> [WHAT THE EXERCISE ASKS]: In the entries below, find the lines with the word "operations" and copy them.

> [Dataset items]:
+ + + +

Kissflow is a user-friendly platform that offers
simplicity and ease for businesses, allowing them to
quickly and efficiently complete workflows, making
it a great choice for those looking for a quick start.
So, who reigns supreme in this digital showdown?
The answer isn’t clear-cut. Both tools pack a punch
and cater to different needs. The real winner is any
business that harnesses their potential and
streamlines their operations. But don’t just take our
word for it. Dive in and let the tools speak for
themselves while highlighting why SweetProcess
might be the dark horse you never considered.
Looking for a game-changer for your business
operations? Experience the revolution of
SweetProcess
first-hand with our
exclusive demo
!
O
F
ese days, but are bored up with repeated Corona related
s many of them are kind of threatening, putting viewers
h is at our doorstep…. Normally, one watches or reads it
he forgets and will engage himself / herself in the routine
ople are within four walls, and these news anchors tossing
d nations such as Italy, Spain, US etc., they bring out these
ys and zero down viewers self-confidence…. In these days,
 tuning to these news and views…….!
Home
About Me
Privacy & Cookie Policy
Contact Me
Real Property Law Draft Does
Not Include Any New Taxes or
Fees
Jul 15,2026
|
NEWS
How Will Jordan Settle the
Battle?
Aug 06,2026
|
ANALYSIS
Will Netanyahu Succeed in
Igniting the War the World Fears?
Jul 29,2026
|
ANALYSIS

+ + + +

> [TASK RESPONSE]:
streamlines their operations. But don’t just take our
operations? Experience the revolution of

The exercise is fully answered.